Life is about panic, in other words. Calvin learns a lot about his environment, but his human enemies — who were supposed to be studying him — learn precious little about him. The people on board the ISS have no real sense of his abilities or what he can survive. They're constantly reacting, scrambling to isolate the creature, and starve it of whatever it needs to live.
That doesn't mean the characters are dumb. Life is pretty even-handed in its treatment of its excellent cast. The usual roles — Mopey Genius, Action Maverick, Love Interest — are gestured at but quickly abandoned in favor of a warm overall camaraderie that gets established with admirable speed. Olga Dihovichnaya is terrific as the mission commander. Jake Gyllenhaal plays a disaffected doctor who sees Syria when he looks at the Earth, Hiroyuki Sanada plays a new father, and Rebecca Ferguson plays Miranda North, sent from the Centers for Disease Control and Prevention to ensure the alien can't make it back to Earth. Ryan Reynolds is as close to being a maverick as this movie gets (not far).
Everyone is pleasant and smart, if also — it must be said — incredibly unprepared. In Espinosa's hands, the space station feels like it was stocked by whatever version of NASA survived Trump's budget cuts. The ship is claustrophobic, kind of dirty, and totally bereft of cool technofuturist touches. Airlocks are operated manually — no voice-activated operating systems here — and the lab is small and unambitious, with one lab rat (and one scientist) to its name. The weapons are few, the communication system is apparently edible, and the fuel supply is absurdly low. What few automated systems there are tend to malfunction.

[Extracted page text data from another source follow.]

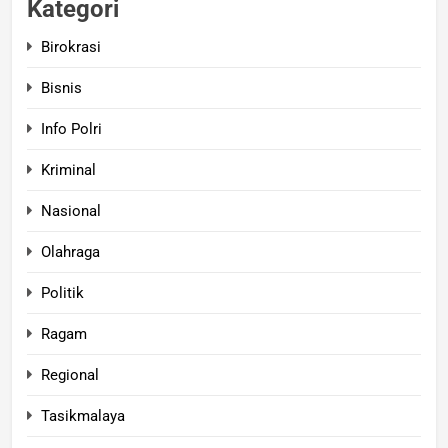
Kategori
Birokrasi
Bisnis
Info Polri
Kriminal
Nasional
Olahraga
Politik
Ragam
Regional
Tasikmalaya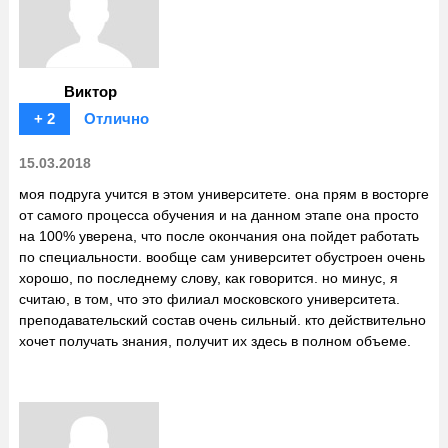
Виктор
+ 2
Отлично
15.03.2018
моя подруга учится в этом университете. она прям в восторге
от самого процесса обучения и на данном этапе она просто
на 100% уверена, что после окончания она пойдет работать
по специальности. вообще сам университет обустроен очень
хорошо, по последнему слову, как говорится. но минус, я
считаю, в том, что это филиал московского университета.
преподавательский состав очень сильный. кто действительно
хочет получать знания, получит их здесь в полном объеме.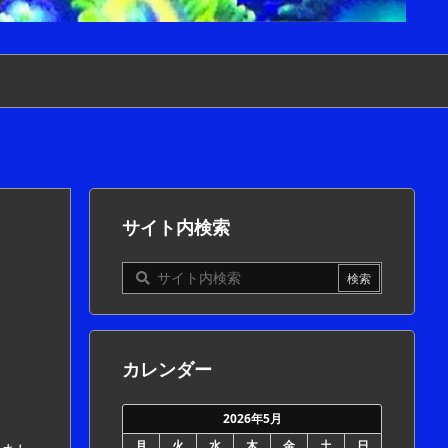
サイト内検索
カレンダー
2026年5月
月
火
水
木
金
土
日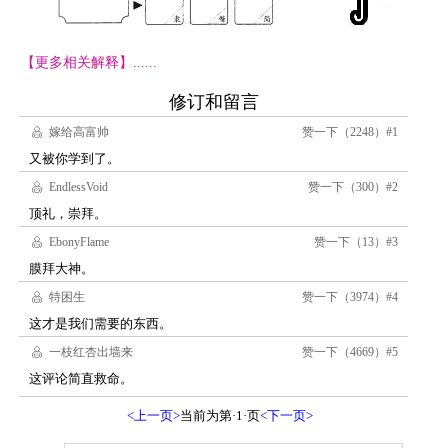
【更多相关解释】......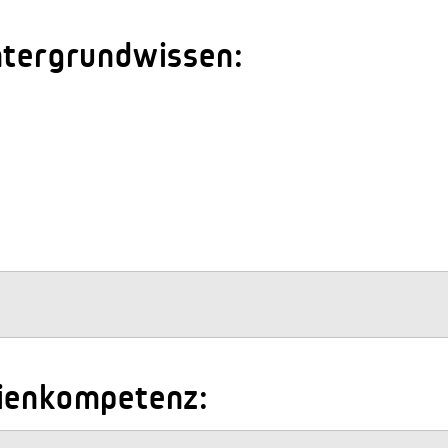
ntergrundwissen:
dienkompetenz: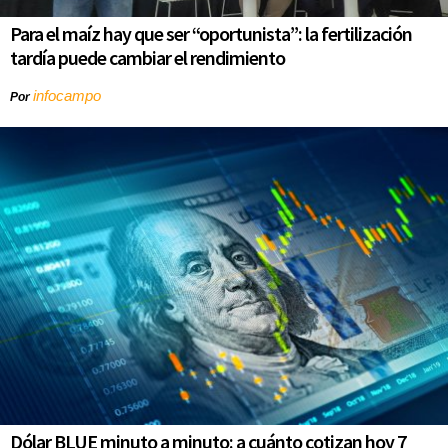
Para el maíz hay que ser “oportunista”: la fertilización
tardía puede cambiar el rendimiento
infocampo
Por
Dólar BLUE minuto a minuto: a cuánto cotizan hoy 7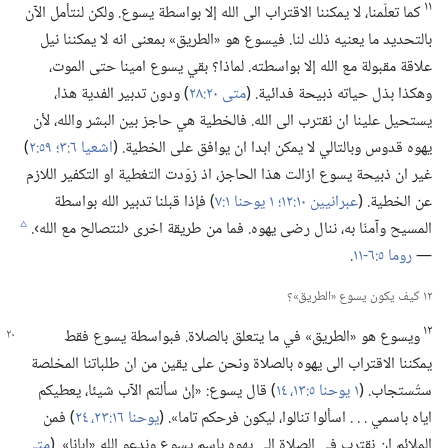
١١
كما تعلّمنا،‏ لا يمكننا الاقتراب الى الله إلا بواسطة يسوع.‏ ولكن لنتأمل الآن
بالتحديد ما يعنيه ذلك لنا.‏ فيسوع هو «الطريق» بمعنى انه لا يمكننا نيل
علاقة مقبولة مع الله إلا بواسطته.‏ لماذا؟‏ بقي يسوع امينا حتى الموت،‏
وهكذا بذل حياته ذبيحة فدائية.‏ (‏
متى ٢٠:‏٢٨
‏)‏ ودون تدبير الفدية هذا،‏
يستحيل علينا ان نقترب الى الله.‏ فالخطية هي حاجز بين البشر والله،‏ لأن
يهوه قدوس وبالتالي لا يمكن ابدا ان يوافق على الخطية.‏ (‏
اشعيا ٦:‏٣؛‏
٥٩:‏٢
‏)‏
غير ان ذبيحة يسوع ازالت هذا الحاجز،‏ اذ زوّدت التغطية او التكفير اللازم
عن الخطية.‏ (‏
عبرانيين ١٠:‏١٢؛‏
١ يوحنا ١:‏٧
‏)‏ فإذا قبلنا تدبير الله بواسطة
المسيح وآمنّا به،‏ ننال رضى يهوه.‏ فما من طريقة اخرى ‹لنتصالح مع الله›.‏
c
—‏
روما ٥:‏​٦-‏١١
‏.‏
١٢ كيف يكون يسوع «الطريق»؟‏
١٢
ويسوع هو «الطريق» في ما يتعلق بالصلاة.‏ فبواسطة يسوع
فقط
يمكننا الاقتراب الى يهوه بالصلاة ونحن على يقين من ان طلباتنا المخلصة
ستُستجاب.‏ (‏
١ يوحنا ٥:‏​١٣،‏ ١٤
‏)‏ قال يسوع:‏ «إنْ سألتم الآب شيئا،‏ يعطيكم
اياه باسمي .‏ .‏ .‏ اسألوا تنالوا،‏ ليكون فرحكم تاما».‏ (‏
يوحنا ١٦:‏​٢٣،‏ ٢٤
‏)‏ فمن
الملائم ان نقترب في الصلاة الى يهوه باسم يسوع وندعو الله «ابانا».‏ (‏
متى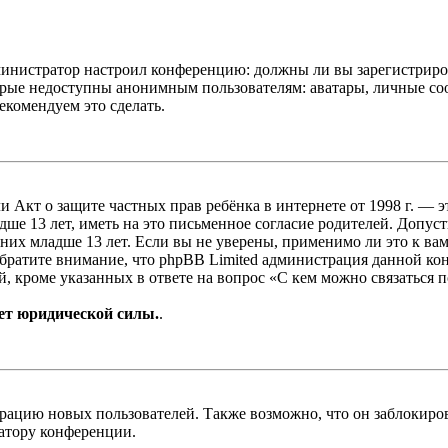
администратор настроил конференцию: должны ли вы зарегистриро
рые недоступны анонимным пользователям: аватары, личные сообщ
екомендуем это сделать.
, или Акт о защите частных прав ребёнка в интернете от 1998 г.
е 13 лет, иметь на это письменное согласие родителей. Допус
х младше 13 лет. Если вы не уверены, применимо ли это к вам
Обратите внимание, что phpBB Limited администрация данной к
, кроме указанных в ответе на вопрос «С кем можно связаться 
ет юридической силы.
.
цию новых пользователей. Также возможно, что он заблокирова
ратору конференции.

Life is in obvious dialogue with its predecessors in alien gore: Espinosa mentions John Carpenter's The Thing, Alien, Solaris, 2001, and The Martian as reference points for what he was trying to achieve. What makes Calvin somewhat unique when it comes to this kind of body horror is the relative lack of reproductive metaphors to explain him. There are no "queens" or "swarms" here, no hints at a horrifying feminine reproductive capacity that will multiply and take over. Instead, Calvin — who's coded male — just penetrates and grows. The astronauts don't even seem to think of him as infectious. A bizarrely acquisitive monster with a hand-crushing handshake, he'll attack anything he needs to in order to survive and get bigger.
Fans of Deadpool and Zombieland might be disappointed that there aren't more wisecracks in Life, but what the dialogue lacks is more than made up for by its eerily comedic cinematography. An opening shot of the Earth reveals a set of silhouettes that look so much like several pairs of human legs that I started to get annoyed at the camera for not showing bodies or faces; those legs turned out to be the ISS. Calvin's animation is delightful, and the camera even pops into his point of view once or twice.
Then there are the shots of astronauts flying about the space station. As you watch, you start realizing that form of locomotion makes little sense in a chase sequence: How fast are they going? Can Calvin catch up?
Life might not be high art, but it's awesomely effective horror. I'm never watching it again.